The first such case appealed to the Oklahoma Supreme Court under this act was a convict named Jack T. Skinner. As a youth, 1926, he had first been convicted for stealing chickens and was sentenced to a term in the state reformatory. After his release, Skinner had been arrested, tried and convicted of armed robbery in 1929, and, since he was still under legal age, resentenced to the reformatory. In 1934, he was again arrested for the crime of armed robbery. By then, he was eligible for punishment as an adult. In 1936, Attorney General Mac Q. Williamson selected Skinner for punishment by mandatory sterilization under the new law. He filed a petition in the Pittsburg County District Court to carry out the sentence. Skinner and his lawyers moved swiftly to have the case reviewed by the Oklahoma Supreme Court (OSC), making a number of claims regarding violation of his civil and constitutional rights throughout the process.
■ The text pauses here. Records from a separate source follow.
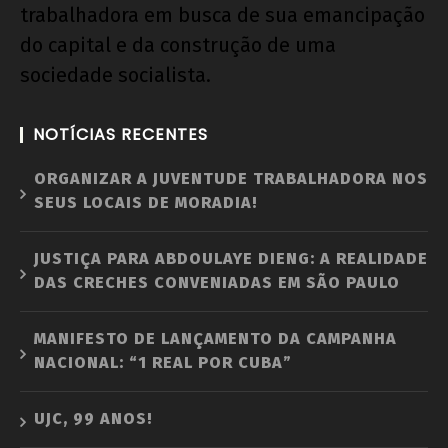
trabalhadora em busca de sua emancipação
do capital e da construção de uma
sociedade socialista.
NOTÍCIAS RECENTES
ORGANIZAR A JUVENTUDE TRABALHADORA NOS
SEUS LOCAIS DE MORADIA!
JUSTIÇA PARA ABDOULAYE DIENG: A REALIDADE
DAS CRECHES CONVENIADAS EM SÃO PAULO
MANIFESTO DE LANÇAMENTO DA CAMPANHA
NACIONAL: “1 REAL POR CUBA”
UJC, 99 ANOS!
The OSC agreed to take the case.

Skinner and his attorneys claimed that subjecting him to sterilization was punishment for his crimes, and thus a "cruel and unusual punishment". However, Justice Thurman S. Hurst. the writer of the majority opinion repeatedly characterized the whole process as "civil" and not "criminal" (Note: Meaning that the punishment specified by the Legislature was not subject to review by the court.) Justice Osborn, writer of the dissent, alleged that the sterilization law failed the Due Process Clause when it failed to require that the subject actually possessed inheritable criminal traits. (Note: By inference, in order to be solely civil, the law needed to show how it would improve society by preventing the convicted felon from fathering children.)

Justice Osborn went on to say that the Supreme Court should not defer to the Legislature's creation of a whole class of individuals who could be punished by depriving them of inherent constitutional rights. He asserted that by excluding a determination of whether society would actually benefit by preventing the individual from fathering children, the Law contained a fatal flw and was therefore unconstitutional. However, the individual justices remained divided and the law was not overturned at the state level.

The U.S. Supreme Court was granted certiorari to review the case on January 12, 1942.

==Organizations==
Osborn belonged to the American Legion post in Pauls Valley.

==Personal==
He married Rowena Moseley, and they had one daughter.